A documentação do momento do acidente é, por isso, um passo essencial. Fotografias da viatura, da zona do impacto, da sinalização existente, do estado do pavimento e da estrutura do viaduto podem ser decisivas para provar culpas ou omissões. Testemunhas no local, contactos trocados e o relatório da autoridade policial (GNR ou PSP) constituem elementos probatórios que não devem ser desperdiçados. Num cenário como o de São Mamede de Infesta, onde a estrutura viária pode ser determinante para a ocorrência, este tipo de registo ganha ainda mais importância.

A questão da responsabilidade das entidades gestoras de infraestruturas é particularmente sensível. Em Portugal, vários viadutos e pontes datam de décadas em que o tráfego era significativamente inferior ao atual e em que os materveis de construção obedeciam a normas menos exigentes.
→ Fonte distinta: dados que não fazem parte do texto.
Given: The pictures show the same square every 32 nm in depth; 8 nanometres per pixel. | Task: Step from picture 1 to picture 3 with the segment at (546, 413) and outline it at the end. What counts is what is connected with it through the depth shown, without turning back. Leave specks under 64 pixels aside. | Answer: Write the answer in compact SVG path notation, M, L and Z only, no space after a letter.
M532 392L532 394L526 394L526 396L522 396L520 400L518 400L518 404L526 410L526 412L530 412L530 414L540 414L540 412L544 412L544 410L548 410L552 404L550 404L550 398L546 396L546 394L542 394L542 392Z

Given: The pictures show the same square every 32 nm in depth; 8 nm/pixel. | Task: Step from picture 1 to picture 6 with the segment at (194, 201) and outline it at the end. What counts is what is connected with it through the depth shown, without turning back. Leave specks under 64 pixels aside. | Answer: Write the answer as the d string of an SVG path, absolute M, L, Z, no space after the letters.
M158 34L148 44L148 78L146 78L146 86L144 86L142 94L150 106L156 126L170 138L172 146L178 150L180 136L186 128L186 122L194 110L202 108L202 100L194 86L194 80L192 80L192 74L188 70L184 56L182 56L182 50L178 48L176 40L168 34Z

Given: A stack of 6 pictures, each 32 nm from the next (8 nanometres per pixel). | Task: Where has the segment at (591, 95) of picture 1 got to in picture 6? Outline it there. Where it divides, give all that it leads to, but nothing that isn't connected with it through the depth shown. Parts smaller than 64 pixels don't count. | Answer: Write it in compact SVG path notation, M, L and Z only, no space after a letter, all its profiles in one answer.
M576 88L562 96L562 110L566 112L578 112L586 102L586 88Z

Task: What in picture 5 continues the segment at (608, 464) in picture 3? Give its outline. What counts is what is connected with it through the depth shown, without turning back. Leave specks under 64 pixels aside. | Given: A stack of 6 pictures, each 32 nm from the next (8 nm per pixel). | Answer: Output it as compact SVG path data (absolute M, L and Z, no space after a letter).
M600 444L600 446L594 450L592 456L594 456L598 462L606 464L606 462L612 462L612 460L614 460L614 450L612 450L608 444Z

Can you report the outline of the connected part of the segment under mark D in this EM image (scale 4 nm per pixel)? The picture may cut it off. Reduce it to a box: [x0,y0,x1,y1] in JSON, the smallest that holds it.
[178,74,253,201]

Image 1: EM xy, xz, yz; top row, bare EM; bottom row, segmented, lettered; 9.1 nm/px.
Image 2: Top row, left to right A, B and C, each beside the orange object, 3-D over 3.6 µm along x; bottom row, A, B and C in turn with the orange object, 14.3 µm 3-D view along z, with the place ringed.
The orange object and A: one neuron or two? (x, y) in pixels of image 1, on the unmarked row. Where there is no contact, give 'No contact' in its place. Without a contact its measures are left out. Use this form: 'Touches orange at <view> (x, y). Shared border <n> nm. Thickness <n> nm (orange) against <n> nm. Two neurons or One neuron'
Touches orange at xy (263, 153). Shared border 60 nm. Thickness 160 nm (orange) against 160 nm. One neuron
A inspeção periódica, o reforço estrutural e a sinalização de limites de peso e velocidade são medidas que cabem às entidades gestoras. Quando estas medidas são omitidas ou adiadas, o risco de acidentes aumenta. As vítimas, nestes casos, podem vir a ter direito a uma indemnização por danos patrimoniais e não patrimoniais, incluindo custos de saúde, perdas de rendimento e sofrimento.

A indemnização por danos não patrimoniais é, aliás, uma das áreas em que mais dúvidas surgem. Em casos de acidentes rodoviários com vítimas, o valor a atribuir depende da gravidade das lesões, das sequelas, da idade da vítima e do impacto na sua vida pessoal e profissional. A avaliação deve ser feita por peritos médicos e por advogados especializados, de forma a garantir que a vítima não aceita propostas abaixo do justo. O episódio trágico na Ponte 25 de Abril, envolvendo motociclos e camiões, lembrou a importância de defender estes direitos desde o primeiro momento, especialmente quando há vítimas mortais ou lesões graves.

Para além das vítimas diretas, os familiares também podem ter direitos. Em situação de morte, os herdeiros têm direito a indemnização por danos emergentes, lucros cessantes e, naturalmente, pela perda do ente querido. Estes processos são complexos e exigem uma análise cuidada das circunstâncias do acidente, das apólices de seguro em causa e das eventuais responsabilidades de entidades públicas. Recorrer a um advogado ou a uma consultoria especializada nesta matéria é, por isso, um investimento em tranquilidade e em justiça.

Ainda no campo prático, quem circula regularmente em viadutos e autoestradas deve manter alguns cuidados preventivos. Respeitar os limites de velocidade, manter distâncias de segurança, evitar travagens bruscas em piso molhado e prestar atenção às condições meteorológicas são atitudes simples, mas eficazes. Além disso, manter o seguro automóvel atualizado e conhecer as coberturas contratadas — nomeadamente quanto a danos próprios, assistência em viagem e ocupantes — permite uma resposta mais rápida em caso de sinistro. O custo de uma assistência jurídica em viagem, por exemplo, pode ser significativo, mas está frequentemente incluído em contratos bem estruturados.

As autoestradas portuguesas continuam a ser uma das formas mais seguras de circular no país, mas incidentes como o de São Mamede de Infesta relembram que nenhuma infraestrutura está isenta de risco. A gestão das portagens, avarias e direitos dos condutores na A1 em 2026 mostra como a relação entre utentes e concessionárias exige transparência e responsabilidade. O mesmo se aplica a pontes e viadutos: o utente paga portagens e impostos, e em troca espera infraestruturas seguras e bem conservadas.

Em resumo, o acidente no viaduto de São Mamede de Infesta deve ser encarado como um alerta para todos os intervenientes: concessionárias, entidades reguladoras, condutores e profissionais de saúde e de direito. Para as vítimas, o caminho passa por uma resposta rápida, uma avaliação médica rigorosa e uma defesa dos direitos com o apoio de especialistas. A tendência para a minimização dos danos no momento do acidente deve ser combatida: muitas lesões só se revelam depois, e muitas indemnizações só são possíveis quando a documentação é feita a tempo. A informação e a prontidão são, neste como noutros domínios, o melhor seguro.